What you need to do:
**A)** Answer these questions using the Dynamic Analysis text.
(i) Where should a current license.dat file with Dynamic Analysis enabled be placed?
(ii) What is the default Coverity Connect HTTP port?
(iii) Which privileges are required to set up projects and streams in Coverity Connect?
**B)** Copy the Dynamic Analysis text, beginning at the words "2.1. Step 1: Create" and stopping after "each code base.", and substitute "codebase" for "code base".

Text section:
------------------------

The desktop and ad hoc analysis models are the easiest ways to start using Dynamic Analysis. To integrate Dynamic Analysis into your development environment, set up an automated process that sends you defect information as you develop, test, and build your software.

Automated analysis. In this model, testers run automated tests with Dynamic Analysis. You can set up Dynamic Analysis to run with your nightly builds or at some other regular test interval.

[Note]Important

While it might be useful to run Dynamic Analysis with your program in a production-like environment, we strongly recommend against running your programs with Dynamic Analysis in an actual production environment. The program runs much slower, requires more memory, and disables the security manager (see the override-security-manager Agent option in Section A.2). Dynamic Analysis also introduces more failure modes: if Coverity Connect goes down, the Broker and your program also go down (see the failfast Agent option, also in Section A.2).

1.4. Installing and licensing Dynamic Analysis

Dynamic Analysis is installed as part of Coverity Analysis and so requires a Coverity Analysis license. If you have a current license.dat file with Dynamic Analysis enabled, place it in <install_dir>/bin/. If you have an old Coverity Thread Analyzer or Dynamic Analysis license but no Coverity Analysis license, start the Dynamic Analysis Broker with the --security-file <license_path> option.

Chapter 2. Running Dynamic Analysis on Java programs

This procedure in this chapter uses a simple program example to demonstrate how to perform a dynamic analysis. It explains how to perform this action from the command line. To run Dynamic Analysis using Apache Ant tasks, see Section 2.6.

[Note]

In most cases, examples in this chapter use UNIX command-line syntax. You can also run examples in Windows by using the appropriate Windows command-line syntax, typically ./some_command.exe followed by any necessary command options.

2.1. Step 1: Create Dynamic Analysis projects and streams in Coverity Connect

The first step in running Dynamic Analysis with your Java program is to create a Coverity Connect project that contains the streams to receive the source code and defects that Dynamic Analysis reports on your program. When you start the Dynamic Analysis Broker in Section 2.3, you will specify the Dynamic Analysis defect stream created in this step. You only need to create streams once for each code base.

[Note]Requirement

To complete this procedure, you must have Administrator or Configuration Manager privileges to Coverity Connect. If you do not, contact your Coverity Connect administrator.

To set up projects and streams:

  1. Get the hostname for Coverity Connect, the Coverity Connect HTTP port to which you point your browser (default: 8080), and the commit port where your Broker sends defects (default: 9090).

------------------------

Data rows:
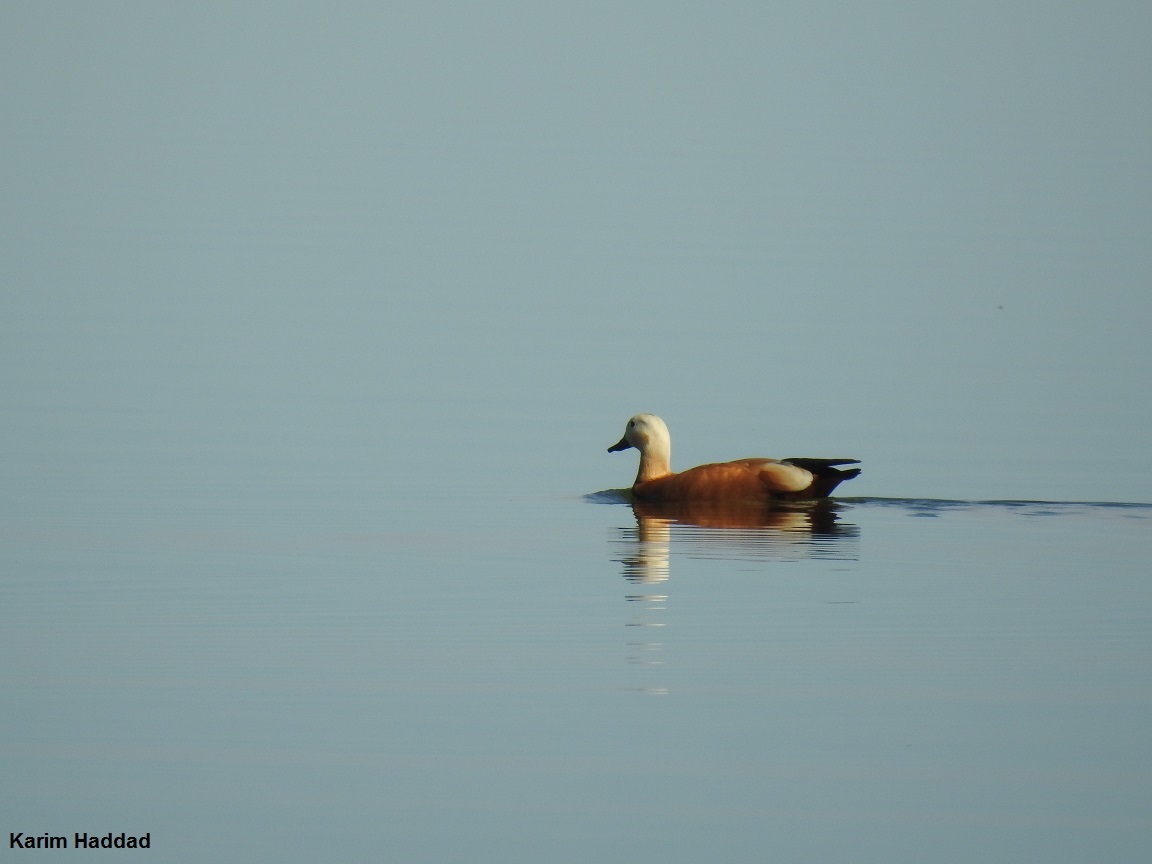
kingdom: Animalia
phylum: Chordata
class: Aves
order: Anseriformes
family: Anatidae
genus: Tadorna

------------------------

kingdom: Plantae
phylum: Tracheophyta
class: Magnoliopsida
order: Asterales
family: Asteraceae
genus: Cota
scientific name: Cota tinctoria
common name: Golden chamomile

------------------------

Worked solutions:
**A)**
(i) In <install_dir>/bin/.
(ii) 8080.
(iii) Administrator or Configuration Manager privileges to Coverity Connect.

**B)**
2.1. Step 1: Create Dynamic Analysis projects and streams in Coverity Connect

The first step in running Dynamic Analysis with your Java program is to create a Coverity Connect project that contains the streams to receive the source code and defects that Dynamic Analysis reports on your program. When you start the Dynamic Analysis Broker in Section 2.3, you will specify the Dynamic Analysis defect stream created in this step. You only need to create streams once for each codebase.